Est-ce trop demander de vouloir que ce petit nombre de personnes, qui cherchent asile en toute bonne foi et qui, n'ayant peut-être aucune solution dans leur région d'origine, se tournent vers le monde industrialisé pour y chercher des perspectives d'avenir, soit accueilli et traité conformément à ces instruments internationaux et à ces traditions humanitaires dont ce continent est le berceau ? En effet, les valeurs humanitaires de l'Europe ne constituent-elles pas un pôle d'attraction ? Les pays européens ont toujours prôné et défendu ces mêmes valeurs dans de nombreuses enceintes internationales. Quel choc cela doit être alors pour une personne en quête d'asile d'arriver ici et de se heurter parfois à une réalité très différente.

Il est entendu que le mouvement des personnes en quête d'asile vers l'Europe coïncide souvent avec des mouvements de migrants ordinaires ; c'est un problème qui cause des difficultés particulières, tant aux pays européens qu'à leur opinion publique. Permettez-moi de dire, tout d'abord, que mon Office ne considère en aucun cas que des personnes qui quittent leur pays d'origine pour des raisons purement économiques doivent être traitées en tant que réfugiés. Par ailleurs, nous sommes aujourd'hui en présence de groupes importants qui sont contraints de quitter leur pays d'origine en quête de protection à la suite de troubles intérieurs graves ou de conflits armés mettant leur vie ou leur liberté en danger. Comme vous le savez, j'ai été prié par l'Assemblée générale d'offrir protection et assistance aux personnes qui se trouvent dans cette situation, même si certaines d'entre elles ne sont pas nécessairement dans la position de personnes « craignant avec raison d'être persécutées », au sens de la définition du réfugié consignée dans la Convention des Nations Unies de 1951 et le Protocole de 1967. Je ne considère pas, et j'entends ici l'affirmer, que les personnes qui tombent dans cette catégorie « élargie » ont droit au même statut juridique que les réfugiés aux termes de la définition traditionnelle. Cependant, il faut s'assurer que ces personnes ne soient pas renvoyées de force dans le pays où elles sont en danger et que leurs besoins humains essentiels soient satisfaits en attendant d'avoir des éclaircissements sur les conditions qui prévalent dans leur pays d'origine. A ce propos, il est très gratifiant de constater que la législation de presque tous les pays d'Europe parties à la Convention offre la possibilité de faire face à ces situations dans un esprit humanitaire.

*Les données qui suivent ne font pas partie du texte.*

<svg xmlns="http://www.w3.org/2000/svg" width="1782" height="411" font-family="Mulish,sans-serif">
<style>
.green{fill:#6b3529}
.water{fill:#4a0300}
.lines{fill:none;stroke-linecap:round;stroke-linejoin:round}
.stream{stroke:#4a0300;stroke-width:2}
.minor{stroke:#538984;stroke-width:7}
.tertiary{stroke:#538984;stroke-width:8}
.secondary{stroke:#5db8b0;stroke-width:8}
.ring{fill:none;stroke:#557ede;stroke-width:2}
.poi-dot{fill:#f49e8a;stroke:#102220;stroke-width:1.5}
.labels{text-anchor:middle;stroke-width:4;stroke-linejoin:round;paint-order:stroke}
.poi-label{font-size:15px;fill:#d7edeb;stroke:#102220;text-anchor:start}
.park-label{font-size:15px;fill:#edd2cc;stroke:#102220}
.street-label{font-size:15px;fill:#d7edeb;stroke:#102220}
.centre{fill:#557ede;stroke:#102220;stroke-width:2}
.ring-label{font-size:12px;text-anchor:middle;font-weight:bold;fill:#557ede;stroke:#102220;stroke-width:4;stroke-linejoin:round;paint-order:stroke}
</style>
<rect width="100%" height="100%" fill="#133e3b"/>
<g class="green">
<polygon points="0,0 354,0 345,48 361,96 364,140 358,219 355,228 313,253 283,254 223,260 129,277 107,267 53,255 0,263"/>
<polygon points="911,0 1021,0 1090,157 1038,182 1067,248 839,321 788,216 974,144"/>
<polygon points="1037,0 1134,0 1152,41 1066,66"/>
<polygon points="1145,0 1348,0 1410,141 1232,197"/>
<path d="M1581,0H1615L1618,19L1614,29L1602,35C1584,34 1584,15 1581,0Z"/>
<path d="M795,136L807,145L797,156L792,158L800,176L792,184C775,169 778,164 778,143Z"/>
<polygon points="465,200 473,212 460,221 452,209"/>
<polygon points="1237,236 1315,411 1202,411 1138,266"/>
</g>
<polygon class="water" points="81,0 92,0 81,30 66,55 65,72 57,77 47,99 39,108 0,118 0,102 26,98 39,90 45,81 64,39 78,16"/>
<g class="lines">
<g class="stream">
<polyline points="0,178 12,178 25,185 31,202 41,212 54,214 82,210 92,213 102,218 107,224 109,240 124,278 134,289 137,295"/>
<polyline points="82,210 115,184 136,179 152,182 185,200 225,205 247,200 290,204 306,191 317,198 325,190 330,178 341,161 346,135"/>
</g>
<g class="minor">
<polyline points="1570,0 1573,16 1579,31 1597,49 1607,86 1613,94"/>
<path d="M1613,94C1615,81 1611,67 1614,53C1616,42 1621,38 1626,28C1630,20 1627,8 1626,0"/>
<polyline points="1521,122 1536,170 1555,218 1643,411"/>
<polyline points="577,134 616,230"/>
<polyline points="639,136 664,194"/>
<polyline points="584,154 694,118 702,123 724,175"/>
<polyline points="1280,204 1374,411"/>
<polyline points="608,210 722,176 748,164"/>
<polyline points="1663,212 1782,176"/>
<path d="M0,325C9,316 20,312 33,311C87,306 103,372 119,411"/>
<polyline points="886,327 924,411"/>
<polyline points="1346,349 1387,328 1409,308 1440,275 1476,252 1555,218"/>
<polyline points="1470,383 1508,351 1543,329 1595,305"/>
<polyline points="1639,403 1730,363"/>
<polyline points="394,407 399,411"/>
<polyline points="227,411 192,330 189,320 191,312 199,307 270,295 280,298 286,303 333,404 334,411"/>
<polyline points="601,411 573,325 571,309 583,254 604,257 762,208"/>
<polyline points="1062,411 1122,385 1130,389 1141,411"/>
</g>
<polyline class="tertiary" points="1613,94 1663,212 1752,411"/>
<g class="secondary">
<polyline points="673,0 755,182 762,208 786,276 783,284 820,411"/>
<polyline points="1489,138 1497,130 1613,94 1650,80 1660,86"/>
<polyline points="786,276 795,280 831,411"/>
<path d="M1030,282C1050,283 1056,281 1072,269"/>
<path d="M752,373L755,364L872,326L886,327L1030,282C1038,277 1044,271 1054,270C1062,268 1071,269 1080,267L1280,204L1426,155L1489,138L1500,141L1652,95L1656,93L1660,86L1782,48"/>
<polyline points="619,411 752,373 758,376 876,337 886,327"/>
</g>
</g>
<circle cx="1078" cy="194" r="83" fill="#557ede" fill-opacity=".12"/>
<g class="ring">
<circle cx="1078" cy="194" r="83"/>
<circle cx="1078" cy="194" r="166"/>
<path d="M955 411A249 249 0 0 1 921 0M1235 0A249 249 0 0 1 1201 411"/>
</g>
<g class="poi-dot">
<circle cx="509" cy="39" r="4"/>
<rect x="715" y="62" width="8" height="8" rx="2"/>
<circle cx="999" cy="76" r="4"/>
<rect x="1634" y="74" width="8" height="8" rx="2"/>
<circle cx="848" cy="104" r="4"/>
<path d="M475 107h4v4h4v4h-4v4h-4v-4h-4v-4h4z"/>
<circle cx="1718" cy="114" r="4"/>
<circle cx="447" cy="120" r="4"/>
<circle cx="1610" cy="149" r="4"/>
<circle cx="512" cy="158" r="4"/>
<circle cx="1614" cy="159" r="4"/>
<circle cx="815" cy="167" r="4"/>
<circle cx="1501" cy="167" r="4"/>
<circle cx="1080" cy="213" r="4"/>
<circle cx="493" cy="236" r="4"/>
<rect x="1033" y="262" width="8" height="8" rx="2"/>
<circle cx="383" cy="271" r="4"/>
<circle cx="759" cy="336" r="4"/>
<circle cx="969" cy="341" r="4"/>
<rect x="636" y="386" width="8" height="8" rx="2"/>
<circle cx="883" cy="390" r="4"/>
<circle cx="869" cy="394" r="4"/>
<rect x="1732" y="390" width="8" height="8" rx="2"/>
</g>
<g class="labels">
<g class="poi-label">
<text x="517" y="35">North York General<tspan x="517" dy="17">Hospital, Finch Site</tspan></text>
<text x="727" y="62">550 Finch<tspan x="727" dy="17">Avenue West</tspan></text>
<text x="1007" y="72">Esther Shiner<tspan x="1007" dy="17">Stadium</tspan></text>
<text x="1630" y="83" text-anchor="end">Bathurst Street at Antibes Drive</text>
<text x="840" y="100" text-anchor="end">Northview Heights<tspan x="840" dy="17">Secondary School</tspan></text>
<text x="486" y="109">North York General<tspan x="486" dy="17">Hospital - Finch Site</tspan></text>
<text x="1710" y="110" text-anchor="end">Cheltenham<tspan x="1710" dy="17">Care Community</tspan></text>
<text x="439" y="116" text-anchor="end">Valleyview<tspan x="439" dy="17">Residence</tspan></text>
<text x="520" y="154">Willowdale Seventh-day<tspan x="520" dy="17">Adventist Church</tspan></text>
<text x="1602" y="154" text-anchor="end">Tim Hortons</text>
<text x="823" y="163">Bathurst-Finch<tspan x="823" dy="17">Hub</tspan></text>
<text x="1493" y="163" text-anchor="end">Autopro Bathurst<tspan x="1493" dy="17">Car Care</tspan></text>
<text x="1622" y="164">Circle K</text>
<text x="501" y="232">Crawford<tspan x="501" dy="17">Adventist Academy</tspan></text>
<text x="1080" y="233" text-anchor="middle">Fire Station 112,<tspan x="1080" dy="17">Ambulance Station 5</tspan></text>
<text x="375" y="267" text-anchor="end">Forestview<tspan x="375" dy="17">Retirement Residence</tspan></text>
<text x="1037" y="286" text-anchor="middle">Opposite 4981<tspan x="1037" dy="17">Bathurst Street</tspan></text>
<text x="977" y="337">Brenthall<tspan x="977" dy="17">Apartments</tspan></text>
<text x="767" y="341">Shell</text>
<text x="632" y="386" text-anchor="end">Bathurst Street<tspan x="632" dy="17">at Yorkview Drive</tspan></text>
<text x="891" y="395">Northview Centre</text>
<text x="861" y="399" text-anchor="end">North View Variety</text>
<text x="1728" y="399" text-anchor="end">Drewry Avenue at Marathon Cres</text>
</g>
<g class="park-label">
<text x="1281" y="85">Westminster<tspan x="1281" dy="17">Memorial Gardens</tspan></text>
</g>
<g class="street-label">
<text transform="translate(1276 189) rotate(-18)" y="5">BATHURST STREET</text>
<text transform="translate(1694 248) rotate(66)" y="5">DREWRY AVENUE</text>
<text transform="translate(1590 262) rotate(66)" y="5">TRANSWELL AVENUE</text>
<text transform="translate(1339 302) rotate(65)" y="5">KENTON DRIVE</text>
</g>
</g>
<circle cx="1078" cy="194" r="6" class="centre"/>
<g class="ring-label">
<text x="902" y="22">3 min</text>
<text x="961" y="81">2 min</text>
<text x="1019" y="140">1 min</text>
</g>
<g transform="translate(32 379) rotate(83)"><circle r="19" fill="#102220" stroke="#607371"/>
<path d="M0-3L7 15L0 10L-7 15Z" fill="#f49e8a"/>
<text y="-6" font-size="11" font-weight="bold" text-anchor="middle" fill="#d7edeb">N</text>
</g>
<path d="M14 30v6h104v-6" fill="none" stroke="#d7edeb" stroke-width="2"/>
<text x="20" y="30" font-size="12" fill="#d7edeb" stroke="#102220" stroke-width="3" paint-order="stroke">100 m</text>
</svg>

Dans le cadre des travaux préparatoires aux Consultations, nous avons diffusé une Note exposant les problèmes qui, à notre sens, requièrent une étude approfondie. Nous avons essayé d'esquisser certaines des difficultés auxquelles se heurtent les gouvernements dans la situation actuelle et de montrer comment ces mêmes difficultés peuvent avoir des répercussions néfastes pour les réfugiés et les personnes en quête d'asile. Pour certains, cette Note va peut-être trop loin, pour d'autres elle ne va peut-être pas assez loin. L'objectif commun est de protéger la personne en quête d'asile et le réfugié bona fide et pour ce faire, il nous faut sauvegarder et défendre les principes de protection internationale et les normes humanitaires applicables aux réfugiés en Europe - et en l'occurrence partout ailleurs. Dans le même temps, il est évident que sans le soutien des gouvernements, notre fonction de protection internationale ne peut être assumée correctement. A travers notre approche, nous avons essayé de faire la part des choses entre les véritables problèmes des personnes en quête d'asile et les préoccupations légitimes des Etats.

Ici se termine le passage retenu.